=== 文書の節 ===

Airy関数、奴は超幾何四天王の中でも最弱

何とはなしに目にした論文arXiv:1401.0025で、超双曲方程式から、Airyの微分方程式への次元簡約が与えられていた。Gauss超幾何関数について、類似の簡約は、Selected topics in integral geometryという本のChapter2の1.2節が、"John transform and Gauss hypergeometric function"というタイトルで、その中に与えられている。後者の本では、積分変換から、やや天下り的に与えられている。

他のGauss超幾何関数の眷属(Kummer,Hermite-Weber,Bessel)についても、同様の次元簡約が存在するけど、明示的に書かれてるのを見たことがないので、以下で計算した。

超双曲方程式から超幾何型関数への簡約
https://vertexoperator.github.io/2018/11/28/reduction_of_ultrahypebolic_equation.html

特に、難しい議論とかはなくて、面倒な算数をやるだけ。これらの次元簡約は、Gauss超幾何関数を、Grassmann多様体上のGelfand超幾何系として実現する時にも、現れているので新しいものじゃない。Gelfand超幾何系を定義する標準的なやり方は、Z \subset Mat(2,4)を、GL(2)の左作用と、GL(4)の3次元可換部分群Hで割るというもの。代わりに、(確認してないけど)、Mat(2,4)の部分集合上で定義されるGrassmann超幾何系の主要部分を、左からのGL(2)作用で簡約したら、超双曲方程式になるのだろう。で、残りのHの方で、超双曲方程式を簡約する、というのが、上に書いた話になる。GL(2)で割った後に出てくる多様体は、Grassmann多様体Gr(2,\mathbb{C}^4で、これは、4次元だから、これを1次元に簡約するには、4-1=3次元以上の群が必要になる。簡約に使われる群は、GL(4)の極大可換部分群で、全て3次元になっている。

Gelfand超幾何関数の文脈では、可換群Hの無限小作用が書かれてることは少ない気がするけど、同様の群は、MasonとWoodhouseの"Integrability, Self-duality, and Twistor Theory"という本では、Painleve groupsという名前で、無限小作用の形と共に与えられている(本のTable7.2と、その周辺)。Painleve groupsという名前は、SL(2,C)-ASDYM(反自己双対Yang-Mills)方程式を、同様に次元簡約した場合、Painleve方程式が出るので、そう名付けたようである。超幾何関数のことも考えると、いい名前とも思えないし、書籍の出版から20年以上経っても、特に普及した名称とはなってないと思う。

論文としては、

Self-duality and the Painleve transcendents
http://iopscience.iop.org/article/10.1088/0951-7715/6/4/004

があるけど、様々な人が、ばらばらに発見していた次元簡約を、MasonとWoodhouseが、まとめたということっぽい


超双曲方程式は、物理でも、数学でも、それほど注目されることがない。1938年に、Firtz Johnという人が、解を積分変換で書けるという論文を書いたらしく、それに因んで、John's equationと呼ばれることもあるらしい。

=== 提供データ ===

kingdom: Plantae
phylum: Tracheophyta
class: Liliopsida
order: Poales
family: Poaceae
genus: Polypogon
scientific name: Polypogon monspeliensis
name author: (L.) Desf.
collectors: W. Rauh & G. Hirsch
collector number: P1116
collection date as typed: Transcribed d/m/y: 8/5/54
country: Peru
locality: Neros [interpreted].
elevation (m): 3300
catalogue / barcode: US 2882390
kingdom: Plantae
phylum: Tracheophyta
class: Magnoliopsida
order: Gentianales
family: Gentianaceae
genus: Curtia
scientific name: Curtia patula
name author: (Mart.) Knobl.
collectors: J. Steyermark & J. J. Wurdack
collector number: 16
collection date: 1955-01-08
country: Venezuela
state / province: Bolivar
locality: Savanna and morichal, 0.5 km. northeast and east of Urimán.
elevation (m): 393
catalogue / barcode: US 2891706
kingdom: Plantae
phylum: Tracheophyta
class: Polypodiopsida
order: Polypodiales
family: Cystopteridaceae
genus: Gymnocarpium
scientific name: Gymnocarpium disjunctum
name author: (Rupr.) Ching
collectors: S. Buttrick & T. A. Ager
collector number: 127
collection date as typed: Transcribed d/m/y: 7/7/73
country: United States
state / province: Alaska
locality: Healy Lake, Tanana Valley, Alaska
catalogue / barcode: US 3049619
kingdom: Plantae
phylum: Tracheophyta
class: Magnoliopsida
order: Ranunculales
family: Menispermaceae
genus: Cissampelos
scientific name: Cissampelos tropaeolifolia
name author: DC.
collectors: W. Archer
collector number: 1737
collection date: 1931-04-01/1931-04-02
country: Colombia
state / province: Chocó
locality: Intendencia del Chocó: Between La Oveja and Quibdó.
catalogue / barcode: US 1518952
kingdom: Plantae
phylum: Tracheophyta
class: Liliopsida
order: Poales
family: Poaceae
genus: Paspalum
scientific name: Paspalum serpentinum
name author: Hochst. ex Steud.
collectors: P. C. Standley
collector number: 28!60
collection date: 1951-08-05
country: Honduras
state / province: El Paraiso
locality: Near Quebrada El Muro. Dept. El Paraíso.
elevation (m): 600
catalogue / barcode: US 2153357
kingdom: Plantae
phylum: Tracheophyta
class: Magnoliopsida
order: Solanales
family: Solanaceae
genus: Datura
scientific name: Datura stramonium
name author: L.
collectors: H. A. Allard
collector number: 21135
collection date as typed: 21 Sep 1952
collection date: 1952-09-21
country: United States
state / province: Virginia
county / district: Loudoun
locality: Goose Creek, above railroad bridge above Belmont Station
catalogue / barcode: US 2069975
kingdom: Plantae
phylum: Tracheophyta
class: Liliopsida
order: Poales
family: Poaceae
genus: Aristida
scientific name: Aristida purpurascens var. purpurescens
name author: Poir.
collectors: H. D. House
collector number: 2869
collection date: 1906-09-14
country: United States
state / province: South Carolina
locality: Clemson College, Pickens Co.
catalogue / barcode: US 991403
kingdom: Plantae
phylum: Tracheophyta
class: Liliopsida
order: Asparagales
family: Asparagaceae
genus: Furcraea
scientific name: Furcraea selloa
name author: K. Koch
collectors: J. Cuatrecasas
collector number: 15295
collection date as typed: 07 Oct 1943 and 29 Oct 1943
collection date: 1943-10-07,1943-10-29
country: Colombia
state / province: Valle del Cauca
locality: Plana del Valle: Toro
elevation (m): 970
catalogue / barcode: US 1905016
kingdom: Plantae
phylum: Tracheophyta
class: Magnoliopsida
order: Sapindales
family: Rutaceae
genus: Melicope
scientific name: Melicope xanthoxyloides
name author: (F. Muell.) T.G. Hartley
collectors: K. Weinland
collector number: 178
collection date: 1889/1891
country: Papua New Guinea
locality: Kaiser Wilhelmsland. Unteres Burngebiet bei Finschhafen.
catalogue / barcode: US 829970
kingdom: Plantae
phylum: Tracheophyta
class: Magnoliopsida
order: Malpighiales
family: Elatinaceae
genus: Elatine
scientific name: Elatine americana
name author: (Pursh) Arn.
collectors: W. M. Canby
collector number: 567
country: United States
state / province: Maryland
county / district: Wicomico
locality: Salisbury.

===

- [目的 A]
超双曲方程式についての文章をもとに、次の問いに答えてください。
(i) Gauss超幾何関数についての類似の簡約は、どの本のどの章・節に、どのようなタイトルで与えられていますか。
(ii) MasonとWoodhouseの本では、可換群Hと同様の群がどのような名前で与えられていますか。
(iii) 簡約に使われる群はGL(4)のどのような部分群で、何次元ですか。
- [目的 B] 超双曲方程式についての文章を、最後の文の後から書き継いでください。

- [最終解答 A]
(i) Selected topics in integral geometryという本のChapter2の1.2節に、"John transform and Gauss hypergeometric function"というタイトルで与えられています。
(ii) Painleve groupsという名前で与えられています。
(iii) GL(4)の極大可換部分群で、全て3次元です。

- [最終解答 B]
John's equation
https://en.wikipedia.org/wiki/John%27s_equation

これは、後に、twistor理論で発見されたPenrose変換と同種のもので、20世紀初頭には、WhittakerとBatemanが、3次元と4次元Laplace方程式に対して、類似の結果を与えていた(全然理解してないけど、3次元Laplace方程式の方は、mini-twistorの文脈で理解できるらしい)。

Selected topics in integral geometryでは、Fritz Johnが与えた積分変換から、超幾何積分を作っている。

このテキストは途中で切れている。